Work to complete
With the images set aside, retype every record below character for character.

Task data

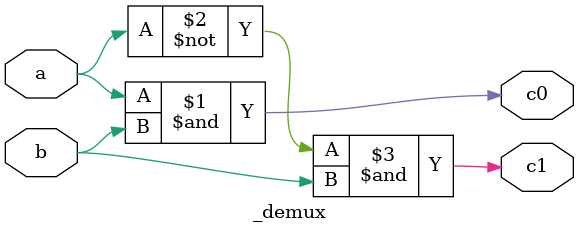
<source format=v>
module _demux(a,b,c0,c1);
input a,b;
output c0,c1;
assign c0=a&b;
assign c1=(~a)&b;
initial 
begin 
$display("1X2 Demultiplexer");
end
endmodule
</source>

Task solution
<source format=v>
module _demux(a,b,c0,c1);
input a,b;
output c0,c1;
assign c0=a&b;
assign c1=(~a)&b;
initial 
begin 
$display("1X2 Demultiplexer");
end
endmodule
</source>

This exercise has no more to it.